17. И вот стали раздаваться громкие заявления людей, порицавших толпу, что расположением своим она ставит своих защитников в критическое положение, а затем в минуту решительной опасности покидает их. Так погиб Спурий Кассий, звавший плебеев на поля, так погиб Спурий Мелий
[413], отведший за свой счет голод от сограждан, так предан врагам Марк Манлий, который хотел возвратить свободу и вернуть на божий свет часть граждан, окончательно подавленную ростовщическими процентами. Плебеи откармливают своих радетелей на заклание!
[414] Разве такому наказанию подлежал муж, бывший консулом, если он не дал ответа по мановению диктатора? Предположим, что он ранее солгал, и потому в данную минуту ему нечего было отвечать; но какой же раб когда-нибудь за ложь был наказан тюремным заключением? Не восстала в памяти та ночь, которая едва не сделалась последнею и вечною для римского имени? Не предстал воображению вид галльского отряда, взбиравшегося по Тарпейской скале? Не вспомнили о самом Манлии, каким его видели, когда он, с оружием в руках, покрытый потом и кровью, исторг из рук неприятелей почти самого Юпитера? Или полуфунтом мукиотблагодарили спасителя отечества? И вы позволяете, чтобы тот, которого вы почти причислили к небожителям, по крайней мере по прозвищу приравняли к Юпитеру Капитолийскому
[415], влачил жизнь связанным в темнице, во мраке, находясь в зависимости от произвола палача? Итак, одного человека было достаточно, чтобы помочь всем, а такая толпа вовсе не в силах помочь одному человеку? Уже и с наступлением ночи толпа не расходилась оттуда и грозила разрушить тюрьму, как вдруг Манлий был освобожден сенатским постановлением: так плебеи получили то, что были готовы исторгнуть силою. Однако это обстоятельство не положило конца мятежу, а только дало ему вождя.

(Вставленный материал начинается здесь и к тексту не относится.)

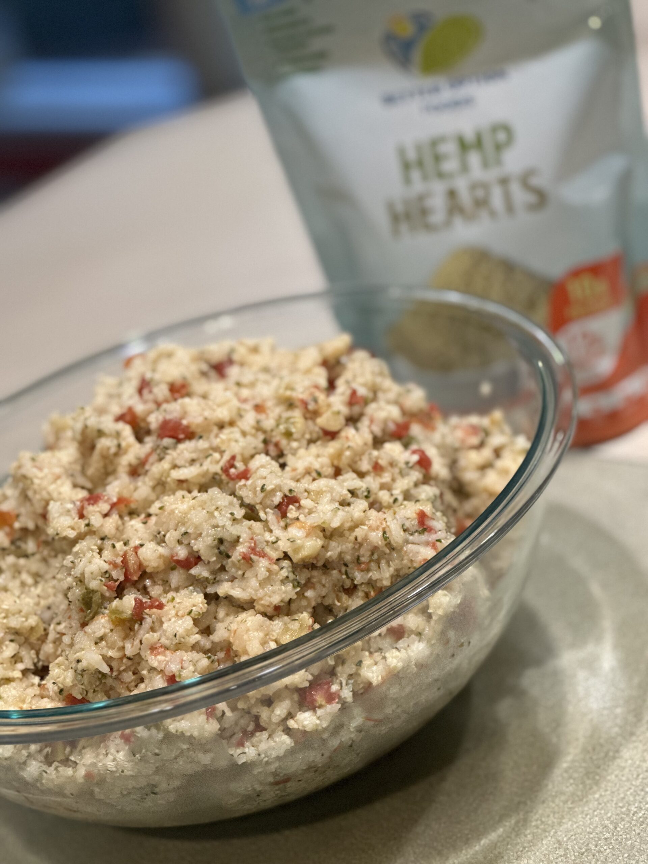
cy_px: 432
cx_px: 324
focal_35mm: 77
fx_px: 1922
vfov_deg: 25.3
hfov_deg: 19.1
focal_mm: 9
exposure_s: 1/40
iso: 320
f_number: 2.8
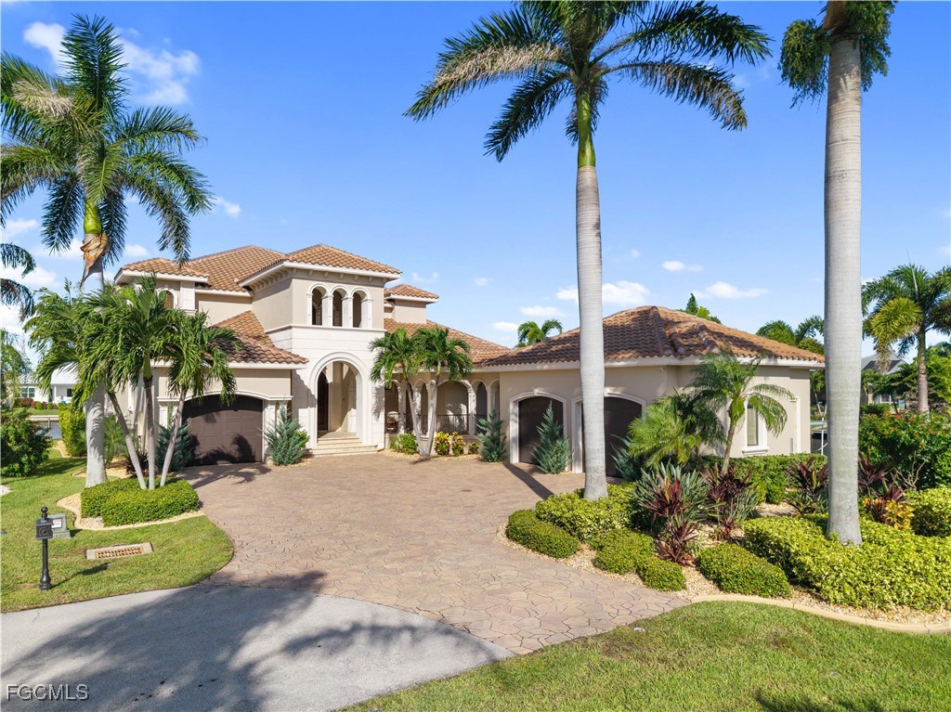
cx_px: 476
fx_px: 659
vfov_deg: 56.8
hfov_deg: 71.6
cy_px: 356
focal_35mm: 24
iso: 100
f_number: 1.8
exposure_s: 1/640
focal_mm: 8.67
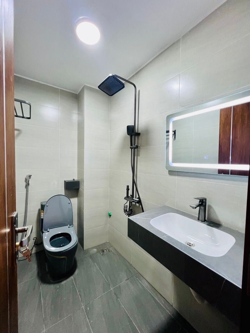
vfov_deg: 106.2
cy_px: 166
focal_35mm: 13
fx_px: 125
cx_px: 125
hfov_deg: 89.9
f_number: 1.8
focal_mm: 1.57
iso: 160
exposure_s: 1/50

В те же дни дан был суровый ответ латинам и герникам, а вместе с ними и колонистам из Цирцей и Велитр, желавшим оправдаться от обвинения в участии в вольскской войне и требовавшим выдачи пленников, чтобы наказать их по своим законам; ответ колонистам был еще суровее, так как они, будучи римскими гражданами, составили преступный план осадить родной город. Итак, не только было отказано в выдаче пленных, но было приказано от имени сената, чтобы они поспешили убраться из города с глаз римского народа, под угрозою, что их не защитит право послов, учрежденное для чужеземцев, а не для граждан; к союзникам, однако, эта мера применена не была.